Kapil Dave, TNN Apr 4, 2013, 03.56AM IST
GANDHINAGAR:
Gujarat government has come in for major criticism from the
Comptroller and Auditor General (CAG) of India over serious lapses in
its management of public land. In its report tabled in the assembly
on Tuesday, the CAG suggested immediate law and policy corrections to
prevent a loss of hundreds of crores to the public exchequer every
year and rooting out large-scale corruption.
In
its major audit observations in a few select cases, the
CAG pointed
that due to illegal practices of revenue department officials, the
government has lost more than Rs 747 crore in just one year.
Lack
of uniformity and transparency in allotment
The
CAG report clearly says that its scrutiny of land allotment records
during 2006-11 revealed that no orders or instructions were issued by
the revenue department for determining qualifications of allottees or
for inviting applications. Instead, allotments were considered in
respect of only those who applied.
"The
prices were fixed by various committees; the norms prescribed for
fixing the price of land were found to be unrealistic in some cases.
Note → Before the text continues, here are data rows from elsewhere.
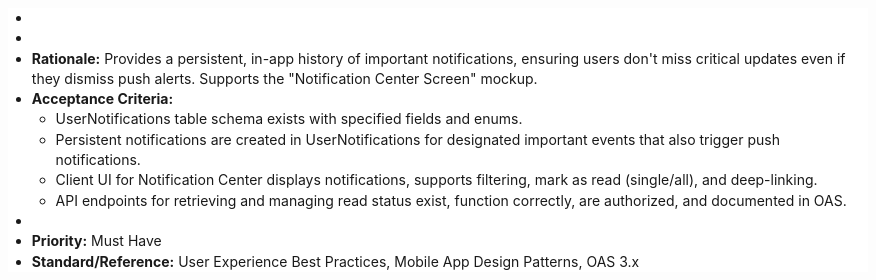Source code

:   -
-
- **Rationale:** Provides a persistent, in-app history of important notifications, ensuring users don't miss critical updates even if they dismiss push alerts. Supports the "Notification Center Screen" mockup.
- **Acceptance Criteria:**
  - UserNotifications table schema exists with specified fields and enums.
  - Persistent notifications are created in UserNotifications for designated important events that also trigger push notifications.
  - Client UI for Notification Center displays notifications, supports filtering, mark as read (single/all), and deep-linking.
  - API endpoints for retrieving and managing read status exist, function correctly, are authorized, and documented in OAS.
-
- **Priority:** Must Have
- **Standard/Reference:** User Experience Best Practices, Mobile App Design Patterns, OAS 3.x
It was also observed that these norms were not adhered to in some
cases. Thus, there was no uniformity in fixing prices of lands
alienated," the report says.
Inadequate
maintenance of records
The
prime audit agency in the country held the revenue department
responsible for not having consolidated data of alienated and
un-alienated land, status of the alienation proposals received from
collectors besides approved, rejected and pending cases.
During
a test check of records in the offices of revenue officials in
2011-12, the CAG found under-assessment of tax and other
irregularities worth Rs 183.40 crore in just 136 cases. It pointed
out that actual receipts from 2007-08 to 2010-11 showed an increasing
trend while it declined in 2011-12 by 17.42% over the previous year.
Short
recovery of occupancy price
The
CAG report has pointed towards undervaluation of government land due
to incorrect computation of market value of land and non-recovery of
additional market value for allotment of grazing land that resulted
in short recovery of occupancy price of Rs 36.49 crore in 29 cases.
The
report says Larsen & Toubro Limited was allotted government land
for the manufacture of super critical steam generators and a forging
shop for the nuclear power plant. The price of the land was fixed by
DLVC instead of SLVC rates, which resulted in revenue losses of Rs
128.71 crore. It also says that allotment of land at concessional
prices to two ineligible trusts resulted in undue benefits to them
and subsequent short recovery of occupancy price by Rs 25.05 crore.
The
CAG report points, "The delay in regularization of encroached
government land coupled with levy of ad-hoc penalty at lesser rates
in the case of Essar Steel Company Ltd. resulted in short recovery of
Rs 238.50 crore."
"Government
land was not utilized for the purpose it was allotted for, and
conditions of allotment were breached in five cases. The departmental
officials either failed to detect the cases or did not take
corrective actions to vacate the land," the report says.